7524. White, J.G.H.. undated. Grain legumes in sustainable cropping systems; a review.. unpublished manuscript, Plant Science Dept..
This paper briefly reviews the role that grain legumes can play in sustaining cropping systems. It presents various estimates of N fixation of grain legumes, with lupin and fababean showing the highest rates, followed by peas and lentils, chickpeas, and soybeans. Phaseolus beans are generally poor N fixers. Fababeans are more tolerant of soil mineral N than other species and will still fix large quantities of N when mineral N is present. Under drought stressed conditions, peas and lentils were more efficient in N fixation than fababeans. Only in lupins and fababeans was N fixation normally greater than the N removed in the seed. The roots and nodules of grain legumes are likely to be the greatest source of N for following crops. This N is often quickly mineralized within several weeks after harvest, and strategies are needed to prevent its loss. Grain legumes are also beneficial break crops, particularly for soil-borne diseases, and can help to control certain grassy weeds. Preceding grain legumes with a brassica crop has reduced the incidence of Aphanomyces root rot in peas, due to sulfur containing compounds. Most grain legumes suffer reduced yields if soils are compacted and poorly aerated. The paper contains numerous references and tables on nitrogen relations.
7570. Wilkins, D.E. and J.M. Kraft. 1987. Crop residue management and pea root rot disease.. Am. Soc. Agric. Engrs., Paper No. 87-2510.

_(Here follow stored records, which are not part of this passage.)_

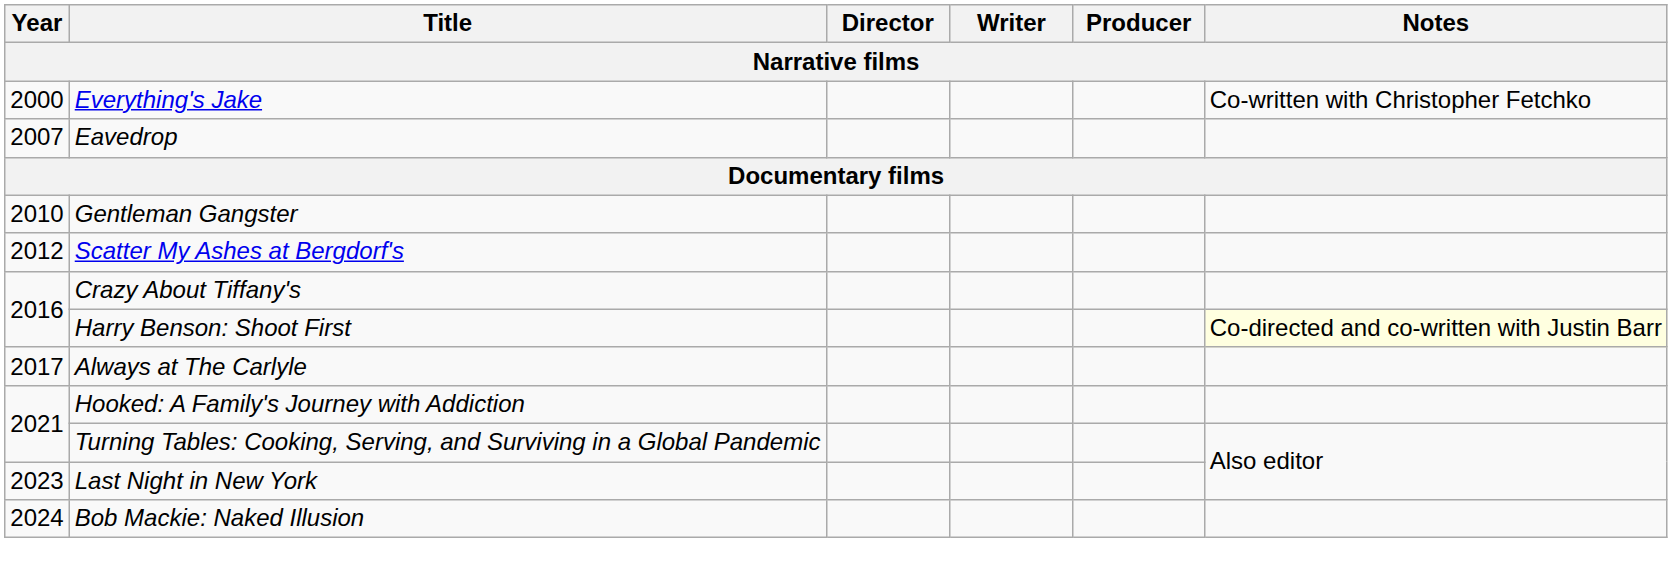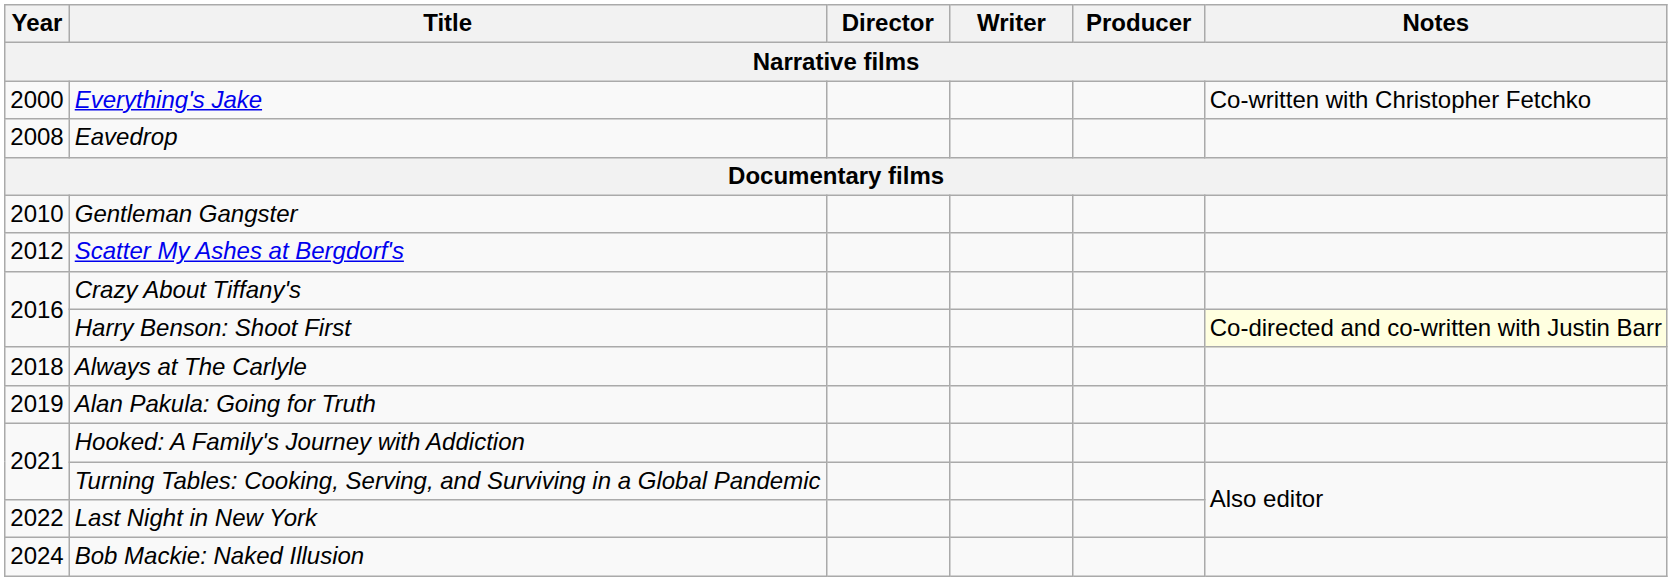Eavedrop | Year: 2007 -> 2008
Always at The Carlyle | Year: 2017 -> 2018
+ row: 2019 | Alan Pakula: Going for Truth
Last Night in New York | Year: 2023 -> 2022
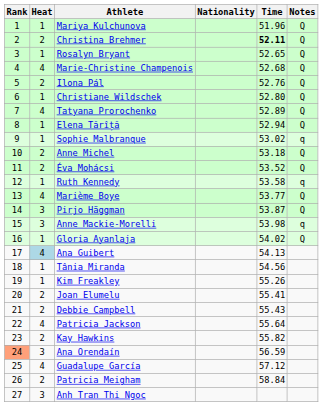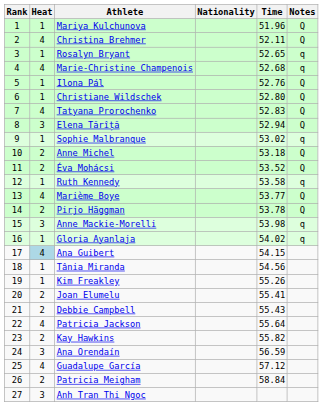Christina Brehmer | Heat: 2 -> 4
Christina Brehmer | Time: bold -> normal
Rosalyn Bryant | Notes: Q -> q
Marie-Christine Champenois | Notes: Q -> q
Ilona Pál | Heat: 2 -> 1
Tatyana Prorochenko | Time: 52.89 -> 52.83
Elena Tărîță | Heat: 1 -> 3
Pirjo Häggman | Heat: 3 -> 2
Pirjo Häggman | Time: 53.87 -> 53.78
Gloria Ayanlaja | Notes: Q -> q
Ana Guibert | Time: 54.13 -> 54.15
Ana Orendaín | Rank: lightsalmon background -> no background
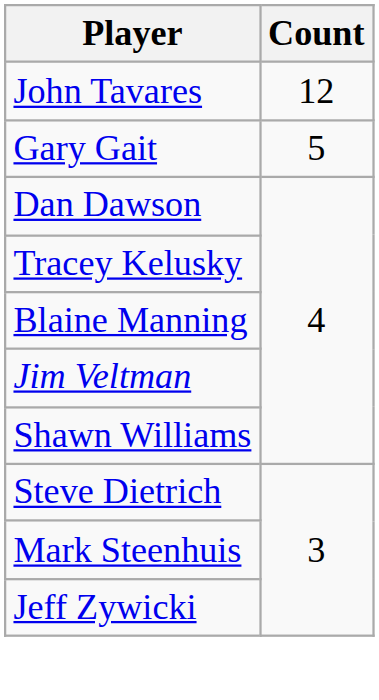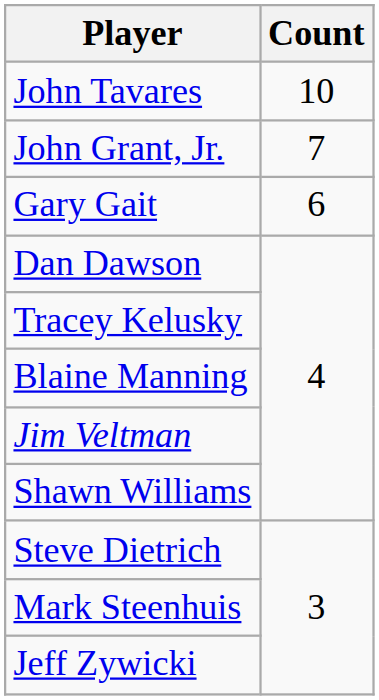John Tavares | Count: 12 -> 10
+ row: John Grant, Jr. | 7
Gary Gait | Count: 5 -> 6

The objectives of this research were to determine the influence of placement of crop residue on the distribution and concentration of P. ultimum and F. solani f. sp pisi propagules and the associated impact of these root rot diseases on pea growth. Results suggest that conservation tillage which utilizes crop residue on and near the soil surface for erosion control can be used in areas like northeastern Oregon and southeastern Washington with cold and dry spring weather for fresh pea production and not expect serious increases in root rot diseases over clean till methods. T: Pea response to residue management.
8858. Chan, M.K. and R.C. Close. 1987. Aphanomyces root rot of peas. 3. Control by the use of cruciferous amendments.. New Zealand J. Agr. Res. 30:225-233.
Growing Brassica napus in Aphanomyces euteiches infested soils for four months reduced the disease severity index (DSI) from 25-50% in three soils tested. There was no reduction in control soils with no plants, wheat, or red clover. Incorporation of dry leaves and stems of five cruciferous species also reduced DSI and oospore numbers. Reductions were greater after 6 weeks than after 3 weeks. Some species were more effective than others - Brassica napus was particularly good.